И он хотел раскрыть маленькую книжку в золоченом переплете, лежавшую перед ним на столе. Но все усилия его остались тщетными, ибо книжка всякий раз захлопывалась с громким: клипп-клапп!
- Э-э! - сказал Проспер Альпанус. - А не попытаетесь ли вы, досточтимая фрейлейн, совладать с этой своевольной книжицей?
Он вручил ей книгу, которая, едва только дама прикоснулась к ней, раскрылась сама собой. Но все листы выскользнули из нее, растянулись в исполинское фолио и зашуршали по всей комнате.
Фрейлейн отпрянула в испуге. Доктор с силой захлопнул книгу, и все листы исчезли.
- Однако ж, - с мягкой усмешкой сказал Проспер Альпанус, поднимаясь с места, - однако ж, моя досточтимая госпожа, для чего расточаем мы время на подобные пустые фокусы; ибо то, что мы делаем, ведь не что иное, как обыкновенные застольные фокусы; перейдем-ка лучше к более возвышенным предметам.
- Я хочу уйти! - вскричала фрейлейн и поднялась с места.
- Ну, - сказал Проспер Альпанус, - это не так легко вам удастся без моего дозволения, ибо, милостивая государыня, принужден вам сказать, вы теперь совершенно в моей власти.
- В вашей власти, - гневно воскликнула фрейлейн, - в вашей власти, господин доктор? Вздорное самообольщение!
И тут она распустила свое шелковое платье и взлетела к потолку прекрасной бархатно-черной бабочкой-антиопой.

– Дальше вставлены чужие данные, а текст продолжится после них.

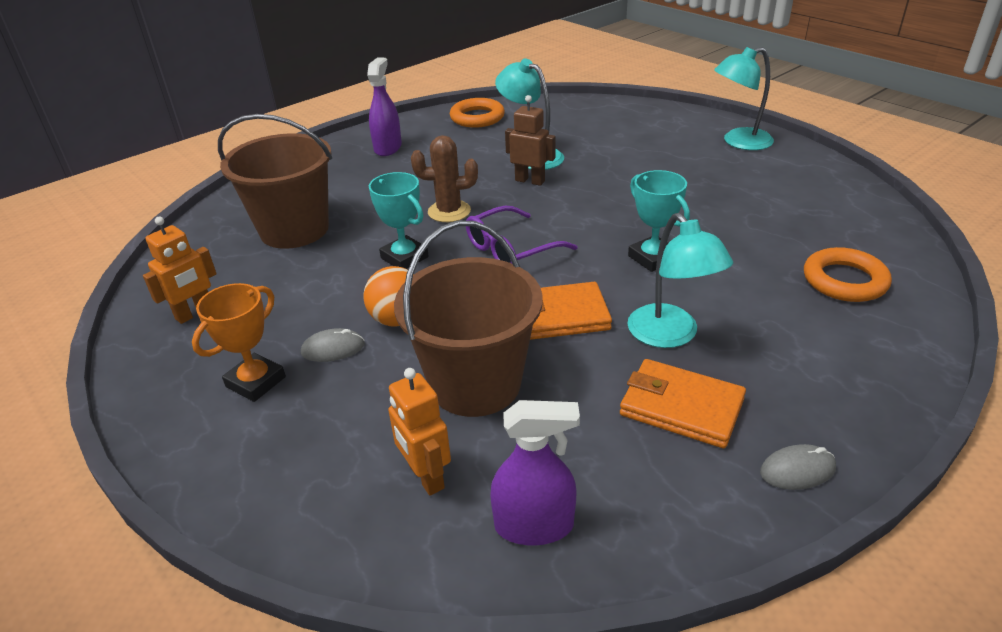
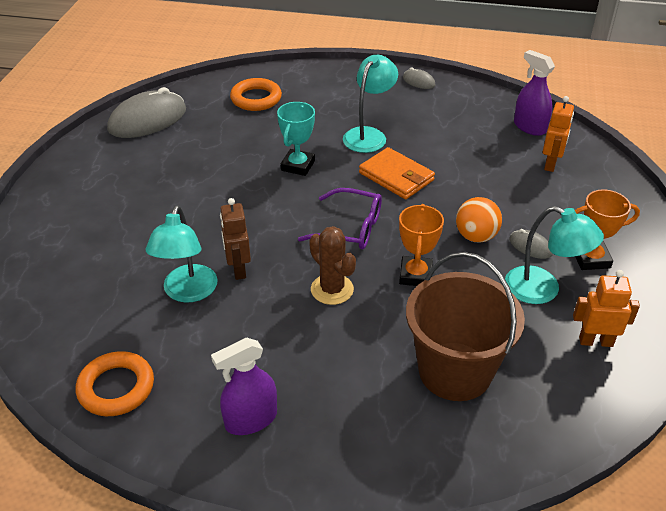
camera: 130 degrees left, 5 degrees up
turquoise trophy [369,172,429,269] -> orange trophy [399,204,444,286]
brown bucket [394,221,543,417] -> none
orange wallet [620,359,746,448] -> none
turquoise lamp [714,47,774,150] -> turquoise lamp moved to [505,206,604,304]
none -> grey mouse [107,87,186,138]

Но тотчас, зажужжав и загудев, взвился за ней следом Проспер Альпанус, приняв вид дородного жука-рогача. В полном изнеможении бабочка опустилась на пол и забегала по комнате маленькой мышкой. Но жук-рогач с фырканьем и мяуканьем устремился за ней серым котом. Мышка снова взвилась вверх блестящим колибри, но тогда вокруг дома послышались различные странные голоса, и, жужжа, налетели всяческие диковинные насекомые, а с ними и невиданные лесные пернатые, и золотая сеть затянула окна. И вдруг фея Розабельверде, во всем блеске и величии, в сверкающем белом одеянии, опоясанная алмазным поясом, с белыми и красными розами, заплетенными в темные локоны, явилась посреди комнаты. А перед нею маг в расшитом золотом хитоне, со сверкающей короной на голове, - в руке трость с источающим огненные лучи набалдашником.
Розабельверде стала наступать на мага, как вдруг из ее волос выпал золотой гребень и разбился о мраморный пол, словно стеклянный!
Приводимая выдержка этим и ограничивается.